Like North Dakota, Eastern Michigan has given up its “hostile and abusive” Indian nickname.  Up until 1991, they were named the Hurons.  Thank heaven they’ve seen the error of their ways, and have spared the poor Hurons of any further hostility or abuse.  There’s no doubt this effort has been successful.  I mean, not even Joe Biden tells a lot of Huron jokes these days.

Wyoming 32, Eastern Michigan 30

Kentucky at South Carolina

Carolina is probably about as close to midseason form as anybody, since they’re one of the handful of teams that took on a genuine challenge for openers.  Early last Thursday evening, they trailed North Carolina three times before finally taking the lead in the fourth quarter, and hanging on to win 17-13.  Shon Carson scored on a 48-yard run, and finished the game averaging almost 19 per carry.  It might have been a good idea, in hindsight, to hand him the ball more than four times – especially since sophomore QB Connor Mitch seemed overwhelmed at times, even before sustaining a hip pointer.

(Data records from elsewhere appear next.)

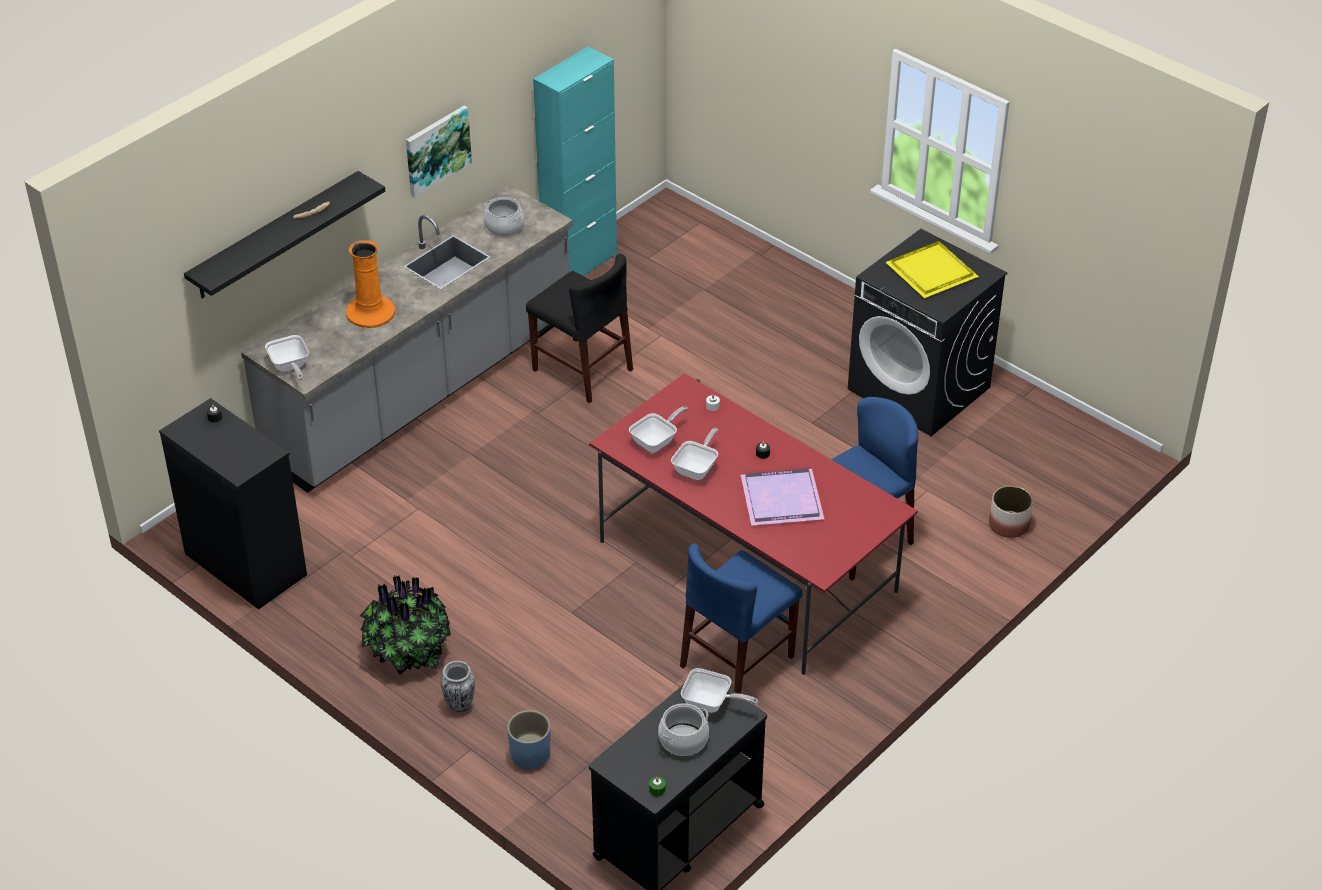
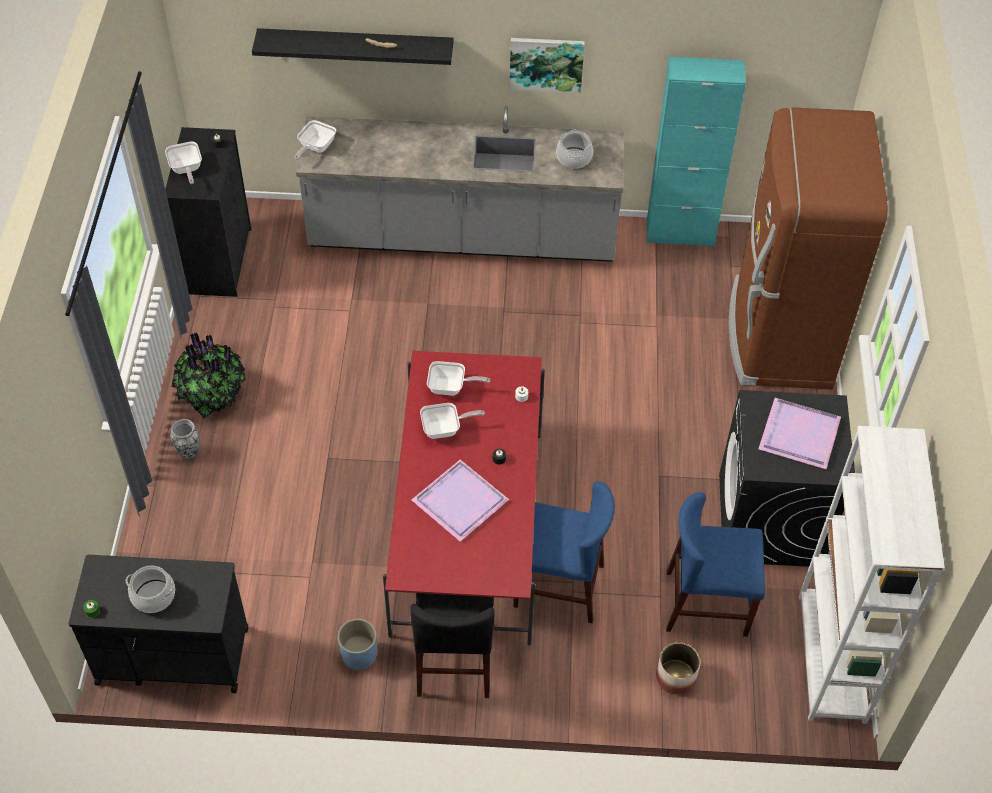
camera: 50 degrees right, 10 degrees up
(370, 313) = (409, 150): orange vase -> none
(530, 755) = (175, 522): blue planter -> blue planter (359, 654)
(582, 370) = (572, 307): black chair -> black chair (454, 659)
(711, 704) = (203, 590): frying pan -> frying pan (186, 170)
(737, 661) = (366, 586): blue chair -> blue chair (706, 603)
(749, 276) = (779, 335): none -> brown fridge
(933, 272) = (800, 436): yellow tray -> purple tray
(1073, 432) = (831, 658): none -> white bookcase

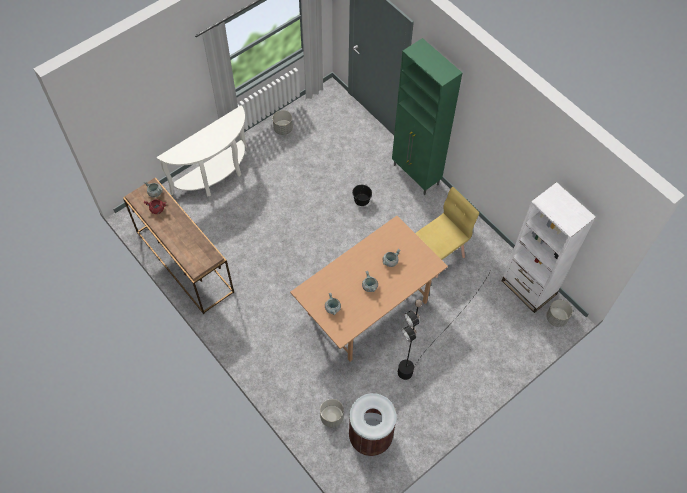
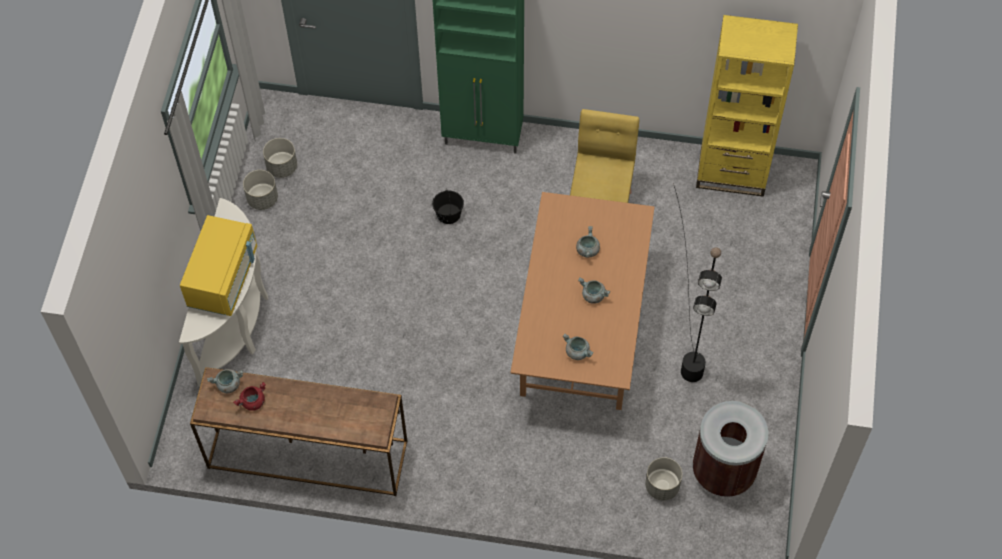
camera: 40 degrees left, 0 degrees up
(205, 143) = (223, 278): none -> yellow microwave
(528, 288) = (731, 173): white bookcase -> yellow bookcase
(556, 318) = (791, 184): grey planter -> grey planter (282, 167)

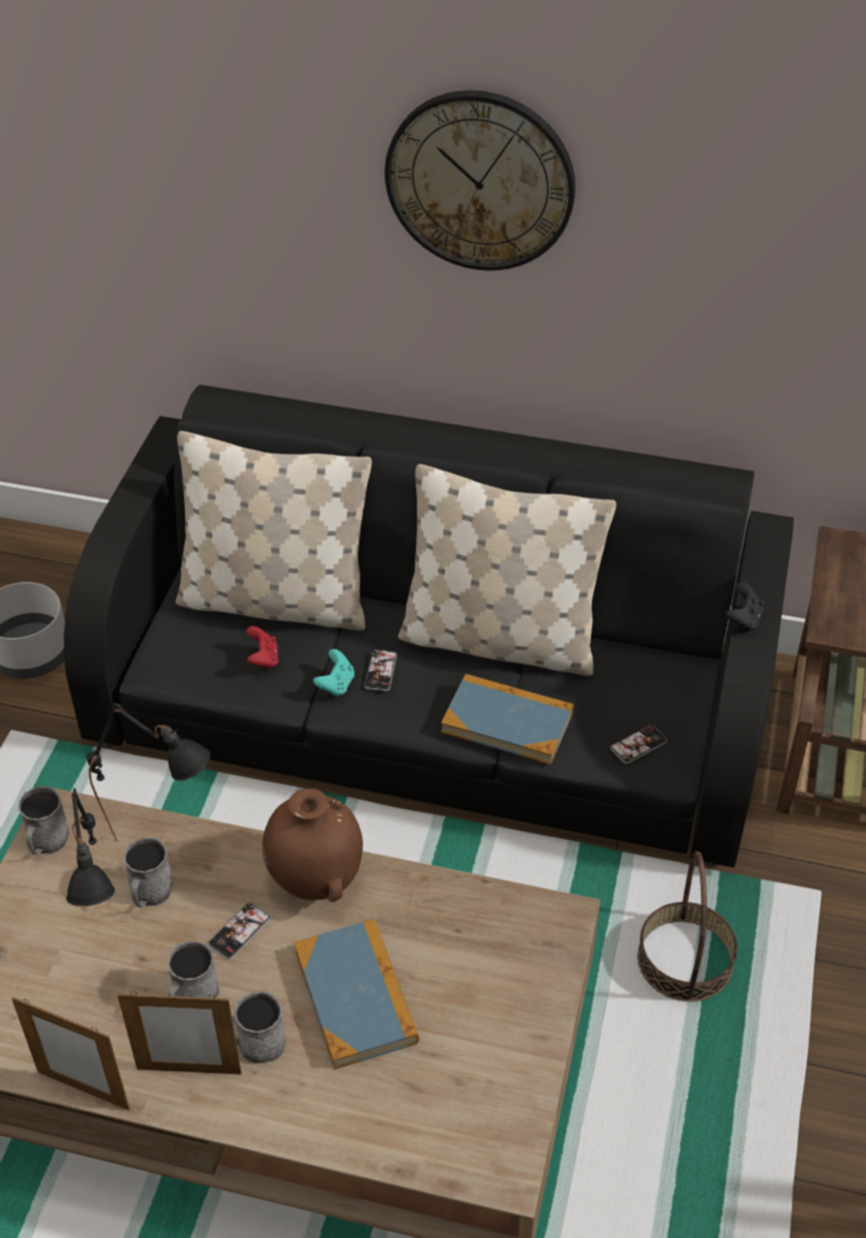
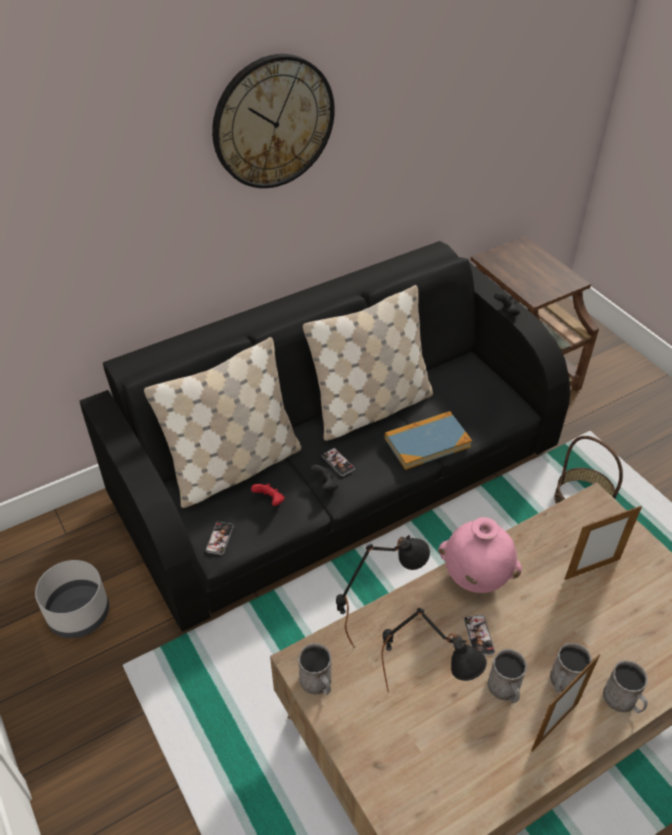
camera: 45 degrees left, 0 degrees up
(83, 1090) = (523, 790): picture frame -> picture frame (592, 569)
(149, 894) = (410, 659): grey mug -> grey mug (623, 701)
(315, 878) = (475, 578): brown vase -> pink vase
(336, 684) = (325, 485): turquoise game controller -> black game controller
(356, 996) = (570, 616): book -> none
(638, 745) = (493, 410): phone -> phone (219, 538)

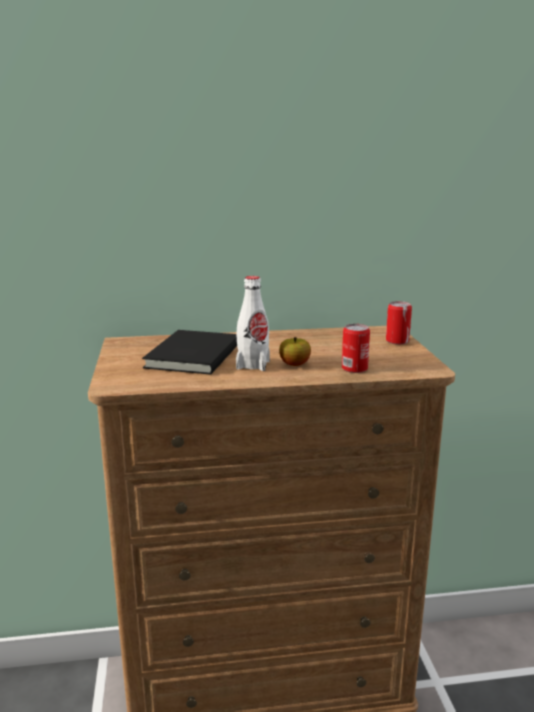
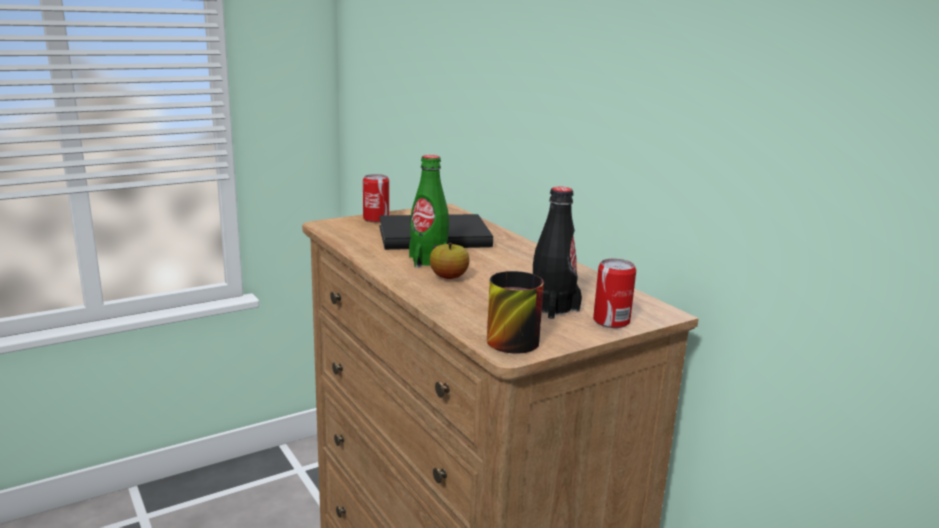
camera: 65 degrees right, 0 degrees up
(253, 365) = (428, 261): white bottle -> green bottle
(354, 368) = (465, 306): can -> can (376, 219)
(370, 349) = (552, 308): none -> black bottle
(412, 367) = (504, 337): none -> mug

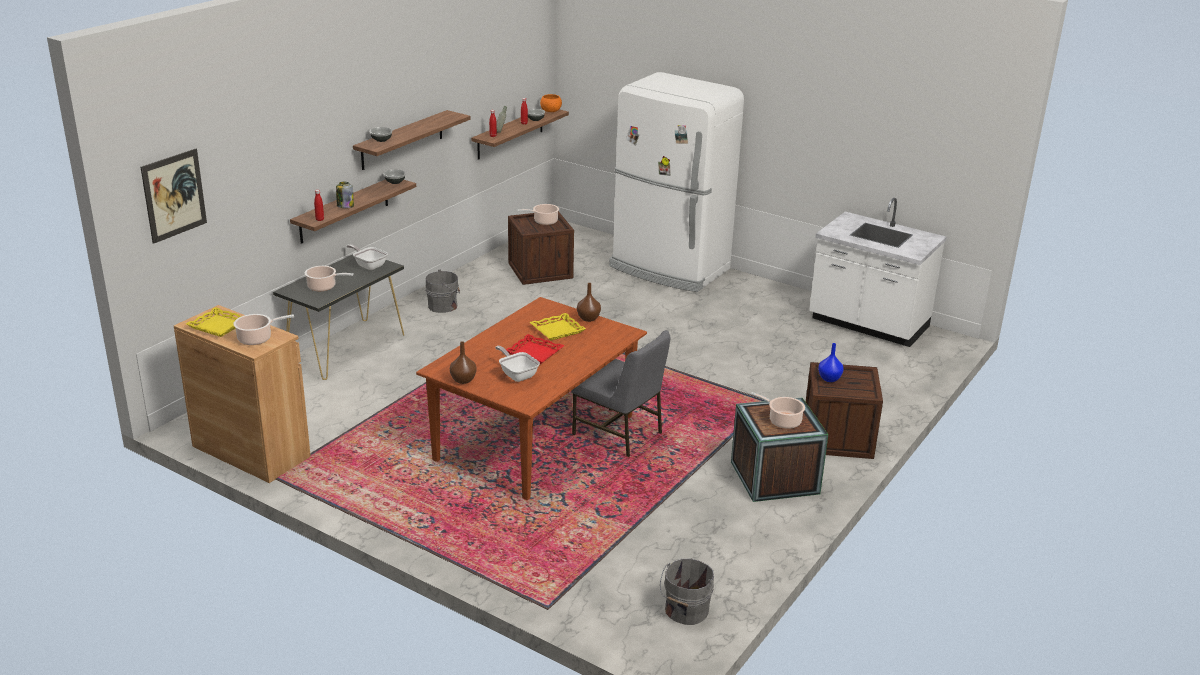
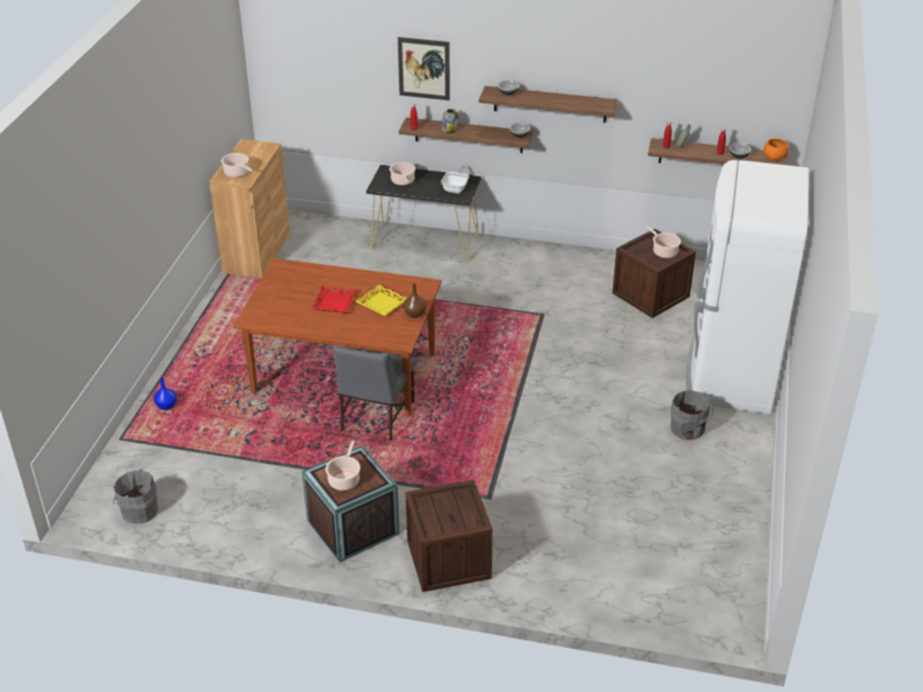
camera: 70 degrees right, 10 degrees up
(174, 195) = (295, 54): picture -> picture (424, 68)
(218, 326) = (248, 154): yellow tray -> none
(444, 306) = (534, 264): grey bucket -> grey bucket (688, 429)
(463, 380) = (270, 281): brown vase -> none
(517, 374) = (293, 303): frying pan -> none
(829, 379) = (449, 499): blue vase -> blue vase (166, 406)
(868, 324) = (721, 548): white counter -> none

The Wildcats won what might have been the week’s most entertaining game – which isn’t saying much – by beating back Louisiana-Lafayette 40-33.  What concerns Cat fans is that their team once led that game 33-10, before getting ULL-ed into a false sense of security.

It’s a little-known fact that “hip pointer” is a misnomer, because pointing hasn’t been hip since the days of Saturday Night Fever.  Those among the Czar’s readers who remember what the Joe Paterno statue looks like know this to be true.

South Carolina 23, Kentucky 16

Florida International at Indiana

The International Men of Mystery went unsolved in their opener, when they came back from a 14-3 deficit to bump off Central Florida, 15-14.  Coach Ron Turner jeopardized their chances by going for two on FIU’s first touchdown, when it was far too early to do so.  Because the attempt failed, the Golden Panthers had to go for two again after their second TD, and were again unsuccessful.  As a result, they could have been beaten by a field goal, but they blocked UCF’s last-second, 47-yard try.

IU’s pass defense was riddled for 411 passing yards and four TDs in a 48-47 cliffhanger against I-AA Southern Illinois, but the bigger riddle is, how can you predict who’s going to win between the Hoosiers and the Salukis, without having any idea what either of them are?

It’s a little-known fact that the reason people from Indiana are called Hoosiers is that “Indianans” was deemed to be hostile and abusive.  It would also have been the worst one-word movie title of the pre-Maleficent era.